The death of the whale is signaled by the spouting of blood, and the next procedure is to tow the carcase to the ship. Sometimes a hole is cut through the gristle of the tail, through which a line is rove, sometimes a line is passed round the small where the flukes of the tail join the body. The carcase is then towed alongside the ship, with the tail fastened near the bow, and the head under the gang-way, in the position for the process known as cutting in.
8 "Cutting - In"

The flensing or Cutting-in is accomplished from a platform projecting from the ships side, enabling the men engaged in stripping the whale of its blubber to work several feet above the carcase. The lower jaw, head, and blubber are cut away by means of a whaling-spade, a knife a foot or so in length, attached to a flexible sapling handle perhaps eighteen feet long. In heaving seas the process is one of great difficulty.
9 The Try-Pots

In the old-type whaling vessels the minced blubber was placed in large pans called the Try-pots, and the oil extracted by heat. The pots were set in brick work abaft the foremast, a deep tank of water being arranged beneath. The smoke stacks were built either of sheet iron or of copper and were usually rectangular. The extraction of the oil continued unceasingly until it was completed, the whole crew being divided into watches.
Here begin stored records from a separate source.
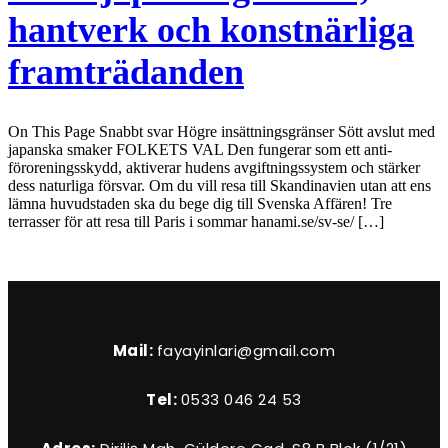
hantverk och konstnärliga
framträdanden
On This Page Snabbt svar Högre insättningsgränser Sött avslut med
japanska smaker FOLKETS VAL Den fungerar som ett anti-
föroreningsskydd, aktiverar hudens avgiftningssystem och stärker
dess naturliga försvar. Om du vill resa till Skandinavien utan att ens
lämna huvudstaden ska du bege dig till Svenska Affären! Tre
terrasser för att resa till Paris i sommar hanami.se/sv-se/ […]
Mail:
fayayinlari@gmail.com
Tel:
0533 046 24 53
In a modern whaler the sliced blubber is conveyed by an elevator to the steam boilers, from which the clear oil is finally pumped into enormous storage tanks in the lower hold.
10 A Sperm Whale

The whale of the southern seas is the Sperm Whale. It has no "whale bone" in its mouth, but has a long jaw fitted with conical hard teeth It feeds in the ocean depths principally upon squid or great cuttle-fish some of which are of enormous size. Mr. F. T. Bullen speaks of a fragment disgorged by a whale, the tentacle of which was as thick as a mans body, and the sucking discs, as large as saucers. The Sperm Whale sees well in front but not behind, and this fact is remembered by the whaler in his method of attack.